The Shenji NX9031 chip — Nio’s in-house developed 5-nanometer smart driving silicon — has now been deployed across the main Nio brand lineup and the Onvo sub-brand vehicles, positioning Nio as the first major Chinese EV maker with proprietary ADAS chips deployed at production scale across multiple sub-brands.
Pre-Order Momentum
The L80 launched with significant pre-order momentum that exceeded internal expectations at the company’s Beijing Auto Show debut.
Less than 24 hours after the L80 was unveiled at the auto show on April 24, Onvo brand chief Shen Fei told reporters that the model’s deposit volume in the first hours was running slightly ahead of the L90’s pace during the same comparable launch window — a notable outperformance given that the L90 itself had set strong pre-order benchmarks in summer 2025.
“Compared with the L90 during the same period, our order volume might be slightly better,” Shen said. “But I think this is likely because the initial deposit has been lowered.”
Nio founder and CEO William Li framed the early order intake more bullishly, attributing it to product competitiveness rather than just the lower deposit.
“If we say that the orders are better than the L90 during the same period and attribute that entirely to the lower deposit, that explanation isn’t quite accurate,” Li said. “It’s also due to our product competitiveness.”
The L80’s compressed pre-launch marketing window — from the late-April Beijing Auto Show unveiling to today’s launch — was meaningfully shorter than the L90’s debut window, which stretched from the Shanghai Auto Show in late April 2025 to the L90’s product and technology launch on July 10, 2025.

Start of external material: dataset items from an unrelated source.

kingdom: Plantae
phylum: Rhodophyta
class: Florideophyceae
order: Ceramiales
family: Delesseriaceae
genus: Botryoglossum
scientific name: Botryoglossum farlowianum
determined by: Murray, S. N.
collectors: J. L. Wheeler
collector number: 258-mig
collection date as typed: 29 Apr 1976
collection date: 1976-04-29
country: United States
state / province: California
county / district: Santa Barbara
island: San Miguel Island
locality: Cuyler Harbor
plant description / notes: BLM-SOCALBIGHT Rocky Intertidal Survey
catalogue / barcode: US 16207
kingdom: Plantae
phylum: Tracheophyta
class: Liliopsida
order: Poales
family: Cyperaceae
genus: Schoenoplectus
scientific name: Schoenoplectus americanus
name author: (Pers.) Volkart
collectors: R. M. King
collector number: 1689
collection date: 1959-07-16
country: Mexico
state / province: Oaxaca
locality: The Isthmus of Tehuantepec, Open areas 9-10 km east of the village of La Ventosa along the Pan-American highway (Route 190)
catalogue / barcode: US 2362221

“As a result, yesterday’s pre-order deposit performance exceeded both our team’s expectations and our internal forecasts,” Li said. “At the same time, because the warm-up period was short, we remain very confident about continued growth in deposits going forward.”
The Brand Awareness Challenge
Despite the early order momentum, Li returned to a theme he has raised repeatedly in recent weeks: Onvo’s lack of brand recognition.
“From our analysis this morning, we also identified an issue: many users are still outside our previous core audience, and the proportion of such new users is relatively low,” Li said. “This shows that Onvo’s biggest problem right now is low awareness — many people simply don’t know about Onvo.”
The founder framed the problem as both a constraint and an opportunity.
“In fact, once people become aware of Onvo, our conversion rate is very high,” he said. “From awareness to final purchase, our conversion rate ranks among the top in the industry.”
Last week, Li compared the brand’s current visibility to Nio’s own recognition levels in late 2019 to early 2020 — a period when the parent company nearly ran out of cash before being rescued by a roughly $1 billion investment led by the Hefei municipal government.
“This is both a positive and a challenge,” Li said. “So we really need to rely on everyone here to help promote and spread the word.”
Onvo plans to increase its promotional efforts starting May 1, the company has said, with the L80 launch event today marking the formal start of that intensified marketing push.
Expectations for the L80
At a recent internal meeting, Li called the L80 “a revolutionary product” for the 200,000-yuan-plus large five-seat SUV market and predicted it would boost L90 and L60 sales — “just as L90 previously boosted L60.”
Executives have described the L80 as targeting “unmet needs” in the five-seat SUV segment, arguing that existing large five-seat SUVs have failed to deliver on their promise of practicality.
Nio Co-founder and President Qin Lihong dismissed concerns last week that the L80 would cannibalize sales of an upcoming five-seat Nio ES8 variant, pointing to the more than 100,000-yuan price gap between the two models.
Shen told reporters at the same briefing that production capacity would not be a bottleneck: “L80 production is no problem, place your orders freely.”
The launch comes as Nio Group continues to execute its multi-brand strategy, with the main Nio brand targeting premium buyers, Onvo targeting family-oriented mid-market buyers, and the Firefly sub-brand targeting compact-segment buyers.